Interestingly, the same basic equation for the effect of selection at one locus on allele frequencies at a linked neutral locus is now known to underly all three processes (AOD, selective sweeps and background selection) (Zhao and Charlesworth 2016). It is a special case of the Price equation, which quantifies the effect of selection on a trait in terms of its covariance with fitness (Robertson 1968; Price 1970), and has had many applications in quantitative trait genetics and social evolution (Gardner 2008; Zhang and Hill 2010; Walsh and Lynch 2017). An important role of population genetics theory is to provide a unified view of evolutionary processes, as well as making predictions that can be empirically tested, so that this progress towards unifying apparently disparate findings is pleasing.

Conclusion

I hope to have provided evidence that the mathematical modelling of population genetic processes is crucial for a proper understanding of how evolution works, although there is of course much scope for intuition and verbal arguments when carefully handled (The Genetical Theory of Natural Selection is full of examples of these).

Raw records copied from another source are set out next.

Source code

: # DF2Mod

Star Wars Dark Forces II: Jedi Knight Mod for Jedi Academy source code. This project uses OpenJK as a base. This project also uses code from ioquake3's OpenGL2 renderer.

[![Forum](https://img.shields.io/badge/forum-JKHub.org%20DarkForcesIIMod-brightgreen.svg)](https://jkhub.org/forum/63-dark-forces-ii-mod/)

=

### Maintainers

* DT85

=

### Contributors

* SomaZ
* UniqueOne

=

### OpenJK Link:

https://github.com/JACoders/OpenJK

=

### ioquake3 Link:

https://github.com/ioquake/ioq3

There are many situations in which biological complexity means that detailed population genetic models are intractable, and where we have to resort to computer simulations, or approximate representations of the evolutionary process such as game theory to produce useful results, but these are based on the same underlying principles. Over the past 20 years or so, the field has moved steadily away from modelling evolutionary processes to developing statistical tools for estimating relevant parameters from large datasets (see Walsh and Lynch 2017 for a comprehensive review). Nonetheless, there is still plenty of work to be done on improving our understanding of the properties of the basic processes of evolution.

The late, greatly loved, James Crow used to say that he had no objection to graduate students in his department not taking his course on population genetics, but that he would like them to sign a statement that they would not make any pronouncements about evolution. There are still many papers published with confused ideas about evolution, suggesting that we need a ‘Crow’s Law’, requiring authors who discuss evolution to have acquired a knowledge of basic population genetics.